The expected answer is every line of the material, reproduced exactly.
===== Available records =====
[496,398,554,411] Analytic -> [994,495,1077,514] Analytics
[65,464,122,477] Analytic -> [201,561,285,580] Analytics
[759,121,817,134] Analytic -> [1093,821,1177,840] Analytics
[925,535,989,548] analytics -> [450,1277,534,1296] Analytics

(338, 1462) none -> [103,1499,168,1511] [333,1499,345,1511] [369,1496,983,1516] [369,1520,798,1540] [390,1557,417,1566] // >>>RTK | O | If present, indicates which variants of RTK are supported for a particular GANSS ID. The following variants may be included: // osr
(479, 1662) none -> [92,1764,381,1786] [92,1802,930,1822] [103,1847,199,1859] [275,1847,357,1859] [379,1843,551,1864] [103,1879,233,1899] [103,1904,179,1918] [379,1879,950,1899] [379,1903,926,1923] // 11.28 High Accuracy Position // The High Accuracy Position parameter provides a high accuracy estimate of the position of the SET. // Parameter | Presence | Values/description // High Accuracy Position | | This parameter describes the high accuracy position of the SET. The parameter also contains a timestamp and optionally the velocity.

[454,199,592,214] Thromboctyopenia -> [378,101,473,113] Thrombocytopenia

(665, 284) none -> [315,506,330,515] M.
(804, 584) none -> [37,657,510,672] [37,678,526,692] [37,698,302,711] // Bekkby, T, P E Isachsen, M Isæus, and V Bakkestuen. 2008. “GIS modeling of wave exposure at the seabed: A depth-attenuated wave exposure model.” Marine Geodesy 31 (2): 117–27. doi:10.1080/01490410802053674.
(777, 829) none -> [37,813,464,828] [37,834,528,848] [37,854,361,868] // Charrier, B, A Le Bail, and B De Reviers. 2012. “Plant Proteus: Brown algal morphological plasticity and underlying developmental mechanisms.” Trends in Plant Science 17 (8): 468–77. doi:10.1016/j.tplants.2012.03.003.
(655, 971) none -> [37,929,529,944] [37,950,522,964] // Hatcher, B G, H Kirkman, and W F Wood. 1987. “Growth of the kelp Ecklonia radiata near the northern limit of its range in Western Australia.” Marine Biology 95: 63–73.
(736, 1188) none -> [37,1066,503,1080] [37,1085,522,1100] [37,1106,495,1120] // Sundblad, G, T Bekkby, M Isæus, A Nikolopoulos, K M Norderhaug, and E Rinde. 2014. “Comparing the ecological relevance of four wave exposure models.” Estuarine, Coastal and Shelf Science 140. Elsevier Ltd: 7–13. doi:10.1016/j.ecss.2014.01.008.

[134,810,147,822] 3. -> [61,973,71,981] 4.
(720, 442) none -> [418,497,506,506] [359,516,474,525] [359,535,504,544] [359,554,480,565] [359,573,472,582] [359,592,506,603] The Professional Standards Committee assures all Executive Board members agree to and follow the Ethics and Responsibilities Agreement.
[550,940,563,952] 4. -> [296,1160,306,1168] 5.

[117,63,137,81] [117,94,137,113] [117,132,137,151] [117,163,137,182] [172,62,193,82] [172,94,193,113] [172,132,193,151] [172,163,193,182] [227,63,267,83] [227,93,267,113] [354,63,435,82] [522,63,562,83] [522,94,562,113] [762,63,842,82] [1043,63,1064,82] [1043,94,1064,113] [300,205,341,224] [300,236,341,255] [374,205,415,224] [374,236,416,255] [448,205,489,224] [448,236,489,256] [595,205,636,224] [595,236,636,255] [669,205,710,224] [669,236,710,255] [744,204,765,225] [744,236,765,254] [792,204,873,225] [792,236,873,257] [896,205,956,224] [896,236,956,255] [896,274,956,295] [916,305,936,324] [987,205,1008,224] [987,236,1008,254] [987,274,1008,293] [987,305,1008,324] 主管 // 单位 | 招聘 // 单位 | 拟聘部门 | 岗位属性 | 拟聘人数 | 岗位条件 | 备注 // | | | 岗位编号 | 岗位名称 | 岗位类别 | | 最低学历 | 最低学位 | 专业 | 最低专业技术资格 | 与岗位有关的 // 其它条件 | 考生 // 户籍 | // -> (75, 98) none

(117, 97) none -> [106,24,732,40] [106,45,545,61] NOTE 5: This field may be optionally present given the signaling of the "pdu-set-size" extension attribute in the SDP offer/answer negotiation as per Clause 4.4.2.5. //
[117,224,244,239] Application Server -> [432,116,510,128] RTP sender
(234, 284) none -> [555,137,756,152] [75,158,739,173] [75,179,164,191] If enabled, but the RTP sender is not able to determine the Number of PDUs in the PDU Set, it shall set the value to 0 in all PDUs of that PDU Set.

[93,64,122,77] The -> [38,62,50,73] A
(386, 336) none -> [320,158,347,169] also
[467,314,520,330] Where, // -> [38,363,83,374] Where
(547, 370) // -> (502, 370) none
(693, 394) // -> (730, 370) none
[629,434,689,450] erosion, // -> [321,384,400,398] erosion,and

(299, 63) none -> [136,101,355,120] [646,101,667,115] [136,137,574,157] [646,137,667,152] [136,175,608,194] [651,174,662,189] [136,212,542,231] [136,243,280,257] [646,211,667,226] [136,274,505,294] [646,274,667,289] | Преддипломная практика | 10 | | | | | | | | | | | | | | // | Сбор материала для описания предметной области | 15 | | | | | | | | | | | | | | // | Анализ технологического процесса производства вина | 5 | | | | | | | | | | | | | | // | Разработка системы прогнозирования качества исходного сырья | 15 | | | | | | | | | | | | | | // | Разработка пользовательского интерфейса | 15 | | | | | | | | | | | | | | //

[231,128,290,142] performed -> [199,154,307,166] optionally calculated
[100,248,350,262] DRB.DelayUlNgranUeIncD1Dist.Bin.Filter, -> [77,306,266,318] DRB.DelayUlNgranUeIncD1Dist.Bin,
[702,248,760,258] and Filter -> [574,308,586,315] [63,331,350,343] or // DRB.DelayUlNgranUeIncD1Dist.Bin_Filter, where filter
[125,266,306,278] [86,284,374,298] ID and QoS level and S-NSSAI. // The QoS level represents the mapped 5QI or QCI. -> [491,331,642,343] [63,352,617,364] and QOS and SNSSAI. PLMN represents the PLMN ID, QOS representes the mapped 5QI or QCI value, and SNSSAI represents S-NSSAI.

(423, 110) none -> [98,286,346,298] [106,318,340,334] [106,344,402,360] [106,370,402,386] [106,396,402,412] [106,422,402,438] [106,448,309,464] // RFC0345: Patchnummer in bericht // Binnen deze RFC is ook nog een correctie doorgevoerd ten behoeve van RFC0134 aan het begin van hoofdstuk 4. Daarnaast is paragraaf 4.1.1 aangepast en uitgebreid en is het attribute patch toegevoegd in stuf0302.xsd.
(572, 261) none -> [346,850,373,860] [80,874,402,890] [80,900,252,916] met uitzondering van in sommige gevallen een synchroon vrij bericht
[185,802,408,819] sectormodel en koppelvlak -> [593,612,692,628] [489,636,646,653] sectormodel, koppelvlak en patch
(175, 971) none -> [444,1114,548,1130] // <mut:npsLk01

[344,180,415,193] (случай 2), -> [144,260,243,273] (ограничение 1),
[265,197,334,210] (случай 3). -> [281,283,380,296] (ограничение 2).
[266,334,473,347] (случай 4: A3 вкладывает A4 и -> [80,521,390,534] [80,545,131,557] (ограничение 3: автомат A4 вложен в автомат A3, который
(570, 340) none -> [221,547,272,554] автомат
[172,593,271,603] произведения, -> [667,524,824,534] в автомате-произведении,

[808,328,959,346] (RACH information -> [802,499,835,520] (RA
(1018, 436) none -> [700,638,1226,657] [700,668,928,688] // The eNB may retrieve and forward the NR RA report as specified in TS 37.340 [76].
=====
◆ Output ◆
[496,398,554,411] Analytic -> [994,495,1077,514] Analytics
[65,464,122,477] Analytic -> [201,561,285,580] Analytics
[759,121,817,134] Analytic -> [1093,821,1177,840] Analytics
[925,535,989,548] analytics -> [450,1277,534,1296] Analytics

(338, 1462) none -> [103,1499,168,1511] [333,1499,345,1511] [369,1496,983,1516] [369,1520,798,1540] [390,1557,417,1566] // >>>RTK | O | If present, indicates which variants of RTK are supported for a particular GANSS ID. The following variants may be included: // osr
(479, 1662) none -> [92,1764,381,1786] [92,1802,930,1822] [103,1847,199,1859] [275,1847,357,1859] [379,1843,551,1864] [103,1879,233,1899] [103,1904,179,1918] [379,1879,950,1899] [379,1903,926,1923] // 11.28 High Accuracy Position // The High Accuracy Position parameter provides a high accuracy estimate of the position of the SET. // Parameter | Presence | Values/description // High Accuracy Position | | This parameter describes the high accuracy position of the SET. The parameter also contains a timestamp and optionally the velocity.

[454,199,592,214] Thromboctyopenia -> [378,101,473,113] Thrombocytopenia

(665, 284) none -> [315,506,330,515] M.
(804, 584) none -> [37,657,510,672] [37,678,526,692] [37,698,302,711] // Bekkby, T, P E Isachsen, M Isæus, and V Bakkestuen. 2008. “GIS modeling of wave exposure at the seabed: A depth-attenuated wave exposure model.” Marine Geodesy 31 (2): 117–27. doi:10.1080/01490410802053674.
(777, 829) none -> [37,813,464,828] [37,834,528,848] [37,854,361,868] // Charrier, B, A Le Bail, and B De Reviers. 2012. “Plant Proteus: Brown algal morphological plasticity and underlying developmental mechanisms.” Trends in Plant Science 17 (8): 468–77. doi:10.1016/j.tplants.2012.03.003.
(655, 971) none -> [37,929,529,944] [37,950,522,964] // Hatcher, B G, H Kirkman, and W F Wood. 1987. “Growth of the kelp Ecklonia radiata near the northern limit of its range in Western Australia.” Marine Biology 95: 63–73.
(736, 1188) none -> [37,1066,503,1080] [37,1085,522,1100] [37,1106,495,1120] // Sundblad, G, T Bekkby, M Isæus, A Nikolopoulos, K M Norderhaug, and E Rinde. 2014. “Comparing the ecological relevance of four wave exposure models.” Estuarine, Coastal and Shelf Science 140. Elsevier Ltd: 7–13. doi:10.1016/j.ecss.2014.01.008.

[134,810,147,822] 3. -> [61,973,71,981] 4.
(720, 442) none -> [418,497,506,506] [359,516,474,525] [359,535,504,544] [359,554,480,565] [359,573,472,582] [359,592,506,603] The Professional Standards Committee assures all Executive Board members agree to and follow the Ethics and Responsibilities Agreement.
[550,940,563,952] 4. -> [296,1160,306,1168] 5.

[117,63,137,81] [117,94,137,113] [117,132,137,151] [117,163,137,182] [172,62,193,82] [172,94,193,113] [172,132,193,151] [172,163,193,182] [227,63,267,83] [227,93,267,113] [354,63,435,82] [522,63,562,83] [522,94,562,113] [762,63,842,82] [1043,63,1064,82] [1043,94,1064,113] [300,205,341,224] [300,236,341,255] [374,205,415,224] [374,236,416,255] [448,205,489,224] [448,236,489,256] [595,205,636,224] [595,236,636,255] [669,205,710,224] [669,236,710,255] [744,204,765,225] [744,236,765,254] [792,204,873,225] [792,236,873,257] [896,205,956,224] [896,236,956,255] [896,274,956,295] [916,305,936,324] [987,205,1008,224] [987,236,1008,254] [987,274,1008,293] [987,305,1008,324] 主管 // 单位 | 招聘 // 单位 | 拟聘部门 | 岗位属性 | 拟聘人数 | 岗位条件 | 备注 // | | | 岗位编号 | 岗位名称 | 岗位类别 | | 最低学历 | 最低学位 | 专业 | 最低专业技术资格 | 与岗位有关的 // 其它条件 | 考生 // 户籍 | // -> (75, 98) none

(117, 97) none -> [106,24,732,40] [106,45,545,61] NOTE 5: This field may be optionally present given the signaling of the "pdu-set-size" extension attribute in the SDP offer/answer negotiation as per Clause 4.4.2.5. //
[117,224,244,239] Application Server -> [432,116,510,128] RTP sender
(234, 284) none -> [555,137,756,152] [75,158,739,173] [75,179,164,191] If enabled, but the RTP sender is not able to determine the Number of PDUs in the PDU Set, it shall set the value to 0 in all PDUs of that PDU Set.

[93,64,122,77] The -> [38,62,50,73] A
(386, 336) none -> [320,158,347,169] also
[467,314,520,330] Where, // -> [38,363,83,374] Where
(547, 370) // -> (502, 370) none
(693, 394) // -> (730, 370) none
[629,434,689,450] erosion, // -> [321,384,400,398] erosion,and

(299, 63) none -> [136,101,355,120] [646,101,667,115] [136,137,574,157] [646,137,667,152] [136,175,608,194] [651,174,662,189] [136,212,542,231] [136,243,280,257] [646,211,667,226] [136,274,505,294] [646,274,667,289] | Преддипломная практика | 10 | | | | | | | | | | | | | | // | Сбор материала для описания предметной области | 15 | | | | | | | | | | | | | | // | Анализ технологического процесса производства вина | 5 | | | | | | | | | | | | | | // | Разработка системы прогнозирования качества исходного сырья | 15 | | | | | | | | | | | | | | // | Разработка пользовательского интерфейса | 15 | | | | | | | | | | | | | | //

[231,128,290,142] performed -> [199,154,307,166] optionally calculated
[100,248,350,262] DRB.DelayUlNgranUeIncD1Dist.Bin.Filter, -> [77,306,266,318] DRB.DelayUlNgranUeIncD1Dist.Bin,
[702,248,760,258] and Filter -> [574,308,586,315] [63,331,350,343] or // DRB.DelayUlNgranUeIncD1Dist.Bin_Filter, where filter
[125,266,306,278] [86,284,374,298] ID and QoS level and S-NSSAI. // The QoS level represents the mapped 5QI or QCI. -> [491,331,642,343] [63,352,617,364] and QOS and SNSSAI. PLMN represents the PLMN ID, QOS representes the mapped 5QI or QCI value, and SNSSAI represents S-NSSAI.

(423, 110) none -> [98,286,346,298] [106,318,340,334] [106,344,402,360] [106,370,402,386] [106,396,402,412] [106,422,402,438] [106,448,309,464] // RFC0345: Patchnummer in bericht // Binnen deze RFC is ook nog een correctie doorgevoerd ten behoeve van RFC0134 aan het begin van hoofdstuk 4. Daarnaast is paragraaf 4.1.1 aangepast en uitgebreid en is het attribute patch toegevoegd in stuf0302.xsd.
(572, 261) none -> [346,850,373,860] [80,874,402,890] [80,900,252,916] met uitzondering van in sommige gevallen een synchroon vrij bericht
[185,802,408,819] sectormodel en koppelvlak -> [593,612,692,628] [489,636,646,653] sectormodel, koppelvlak en patch
(175, 971) none -> [444,1114,548,1130] // <mut:npsLk01

[344,180,415,193] (случай 2), -> [144,260,243,273] (ограничение 1),
[265,197,334,210] (случай 3). -> [281,283,380,296] (ограничение 2).
[266,334,473,347] (случай 4: A3 вкладывает A4 и -> [80,521,390,534] [80,545,131,557] (ограничение 3: автомат A4 вложен в автомат A3, который
(570, 340) none -> [221,547,272,554] автомат
[172,593,271,603] произведения, -> [667,524,824,534] в автомате-произведении,

[808,328,959,346] (RACH information -> [802,499,835,520] (RA
(1018, 436) none -> [700,638,1226,657] [700,668,928,688] // The eNB may retrieve and forward the NR RA report as specified in TS 37.340 [76].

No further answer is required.